2011-07-08

The Inevitable Facebook-ization of Google+

Why is Google+ destined to become Facebook?

I am not pessimistic about many things in life, but if there is one human propensity I can count on, it's human beings' desire to ruin every social blank slate with all the same crap that lead us to our fresh start in the first place. I've seen this so many times, I have learned to bank on it.

The first time I remember noticing it was in the eighth grade, when I started my second year of junior high school in a brand new school. This new school consisted of students who were formally attending one of three or four other schools. So when we all got thrown into a brand new school with no existing social structure, what we witnessed was nothing short of amazing. Nerds friends with jocks, beautiful people laughing with ugly folks, all-encompassing open-mindedness. When you break down the walls, people suddenly become good, friendly, and open-hearted. Fancy that.

I don't have to tell you that by the beginning of my ninth grade year, that phenomenon was over. Once the social structure constructs itself, the good feelings that lead to its construction disappear, and people go back to excluding each other judging each other, hating each other. It's kind of depressing.

I'm also old enough to have noticed this phenomenon occur on the internet. When I was a kid, and the internet was first getting started, you could wander into a chat room and meet all kinds of interesting people. It was really cool. Those were carefree days. Anyone could say anything; sometimes others would laugh, sometimes others would argue, but it always had a certain spirit of open-heartedness about it. It was that spirit that brought more and more people to the internet. In the 90s, there was a general feeling about the internet (among young people, anyway) that it was "a place to go where you could be yourself." Remember The Matrix? Sure, it's anachronistic by today's standards, but that movie was huge because it captured this feeling perfectly.

And yet, after about ten years of development, the internet became... pretty much like the rest of life. People started becoming guarded and stand-offish, protecting their words and their privacy. So we had to start over again with a new community without walls or social structure: MySpace. MySpace died before it ever became the corporate advertising machine that we know today. It died because our walls came up. A few spooky episodes of Jenny Jones was enough to ruin it completely.

So then there was Facebook, and we started all over again. This time, it seemed right. People were doing what they do best: posting silly pictures of themselves, putting up funny anecdotal status updates, and generally being the kooky species that we are. Then what happened? We had to put everyone on "limited profile" and make our profile pages into business resumes.

Don't get me wrong -- I get it. I understand why this happens, and that there are a million good reasons for this. Indeed, I'm not really lamenting the fact that people guard themselves more closely in a wider circle of people than they do among close friends or total strangers.
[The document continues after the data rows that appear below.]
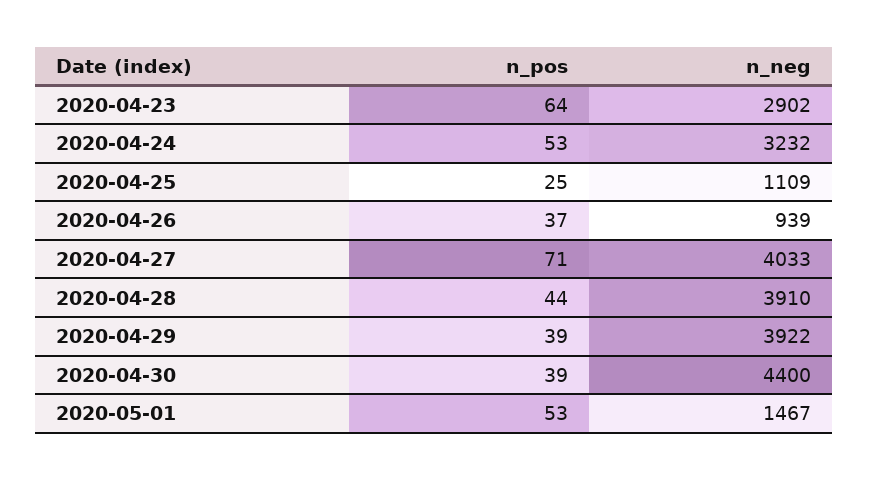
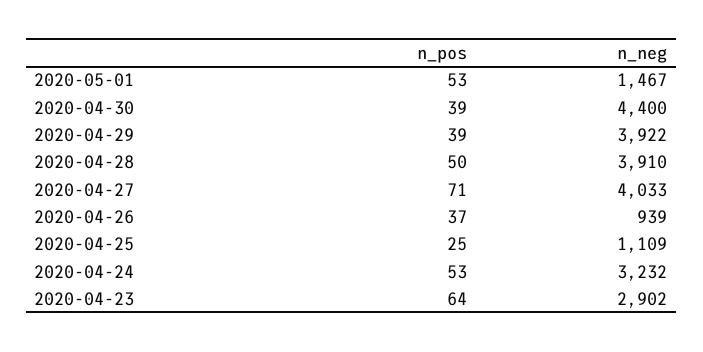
n_pos, 2020-04-28: 44 -> 50

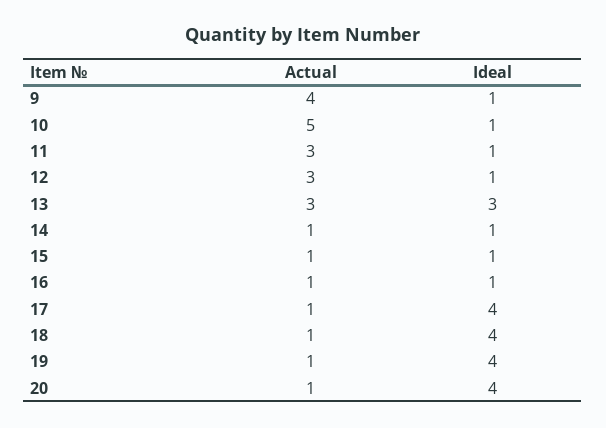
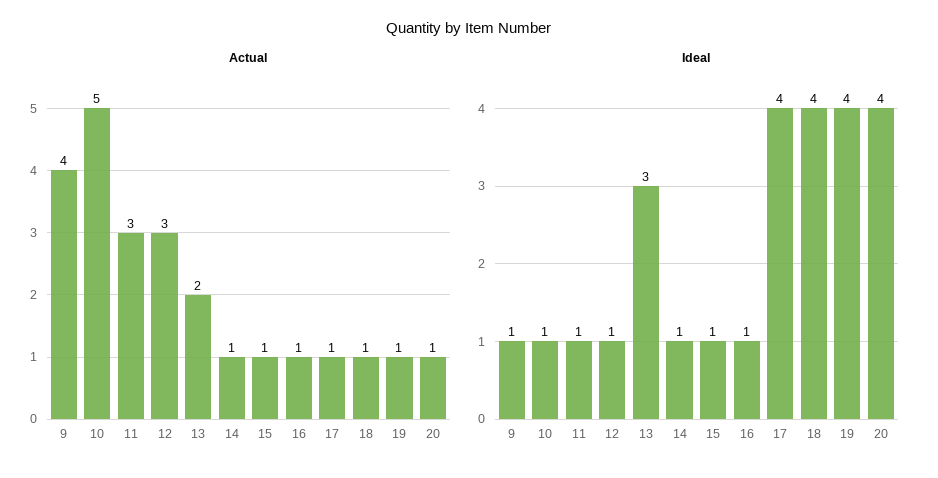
Actual, 13: 3 -> 2

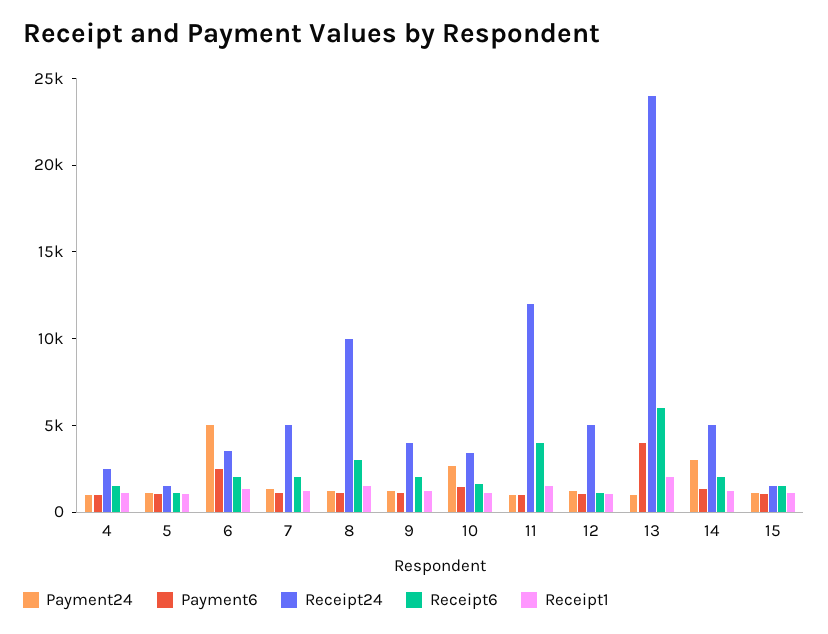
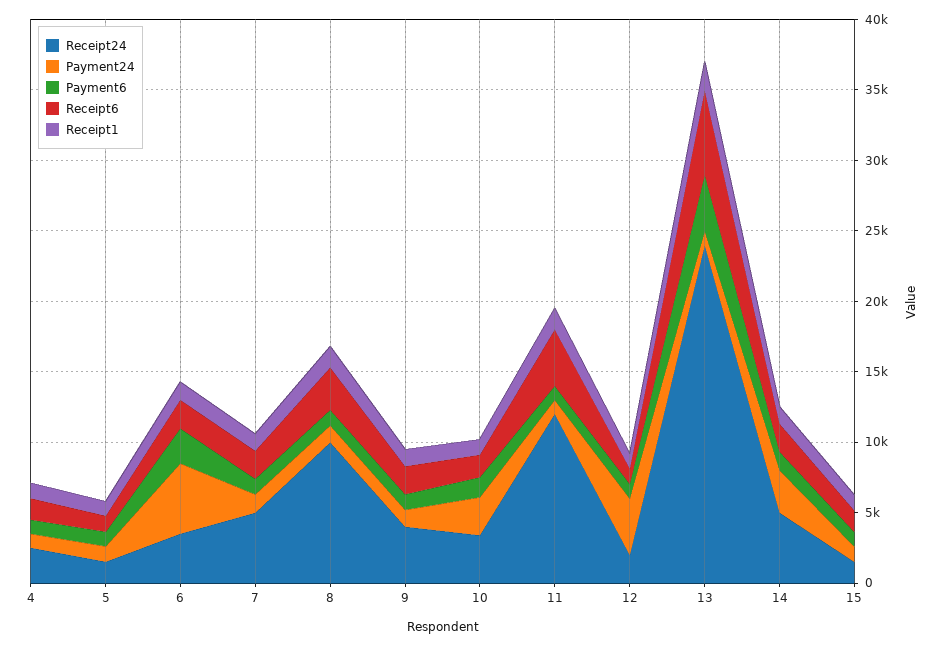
Payment24, 12: 1000 -> 4000
Receipt24, 12: 5000 -> 2000

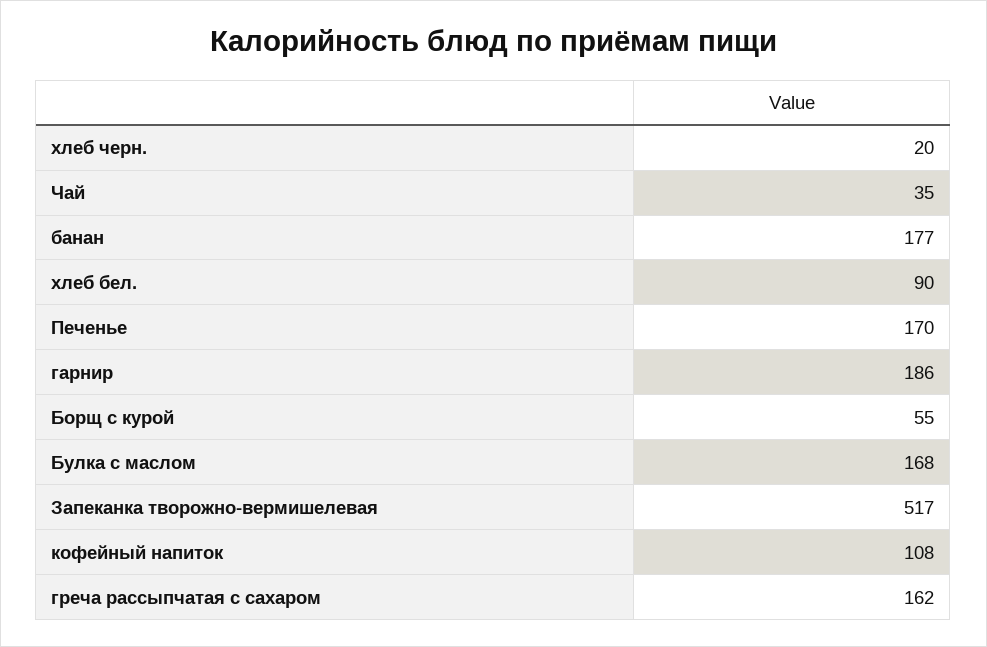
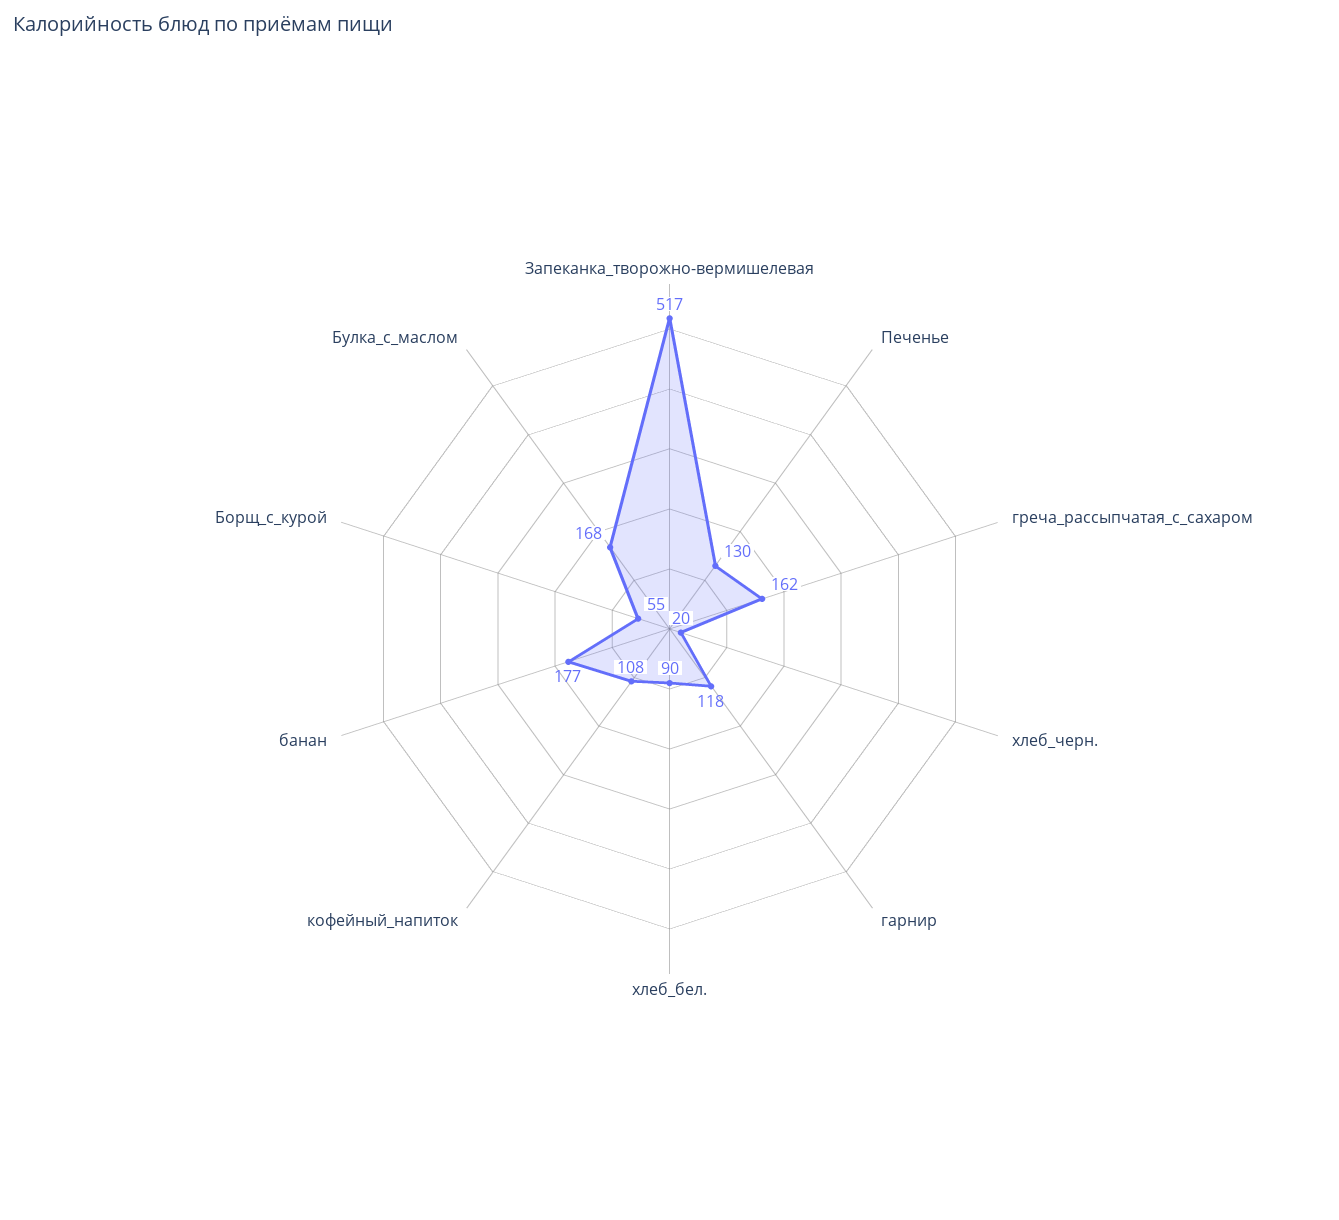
Чай: 35 -> none
Печенье: 170 -> 130
гарнир: 186 -> 118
The problem is that we seem to want to break down the walls between us, and yet we keep putting them back up again. Frankly, I think fear is driving this. We're afraid to be who we are, so we try to be who we think people want us to be. None of us are comfortable enough in our own skin to say, "Look, this is who I am. If you don't like the fact that I have a tattoo of a gibbons ape on my buttocks and hang out at whiskey bars on Saturdays, too bad!"

But that's exactly what we need to start doing. We need to grow more comfortable with ourselves. In doing so, we become far more accepting of other people, and we learn, grow, and maintain a genuinely positive community, whatever it looks like.

Why do we insist on turning everything into junior high school?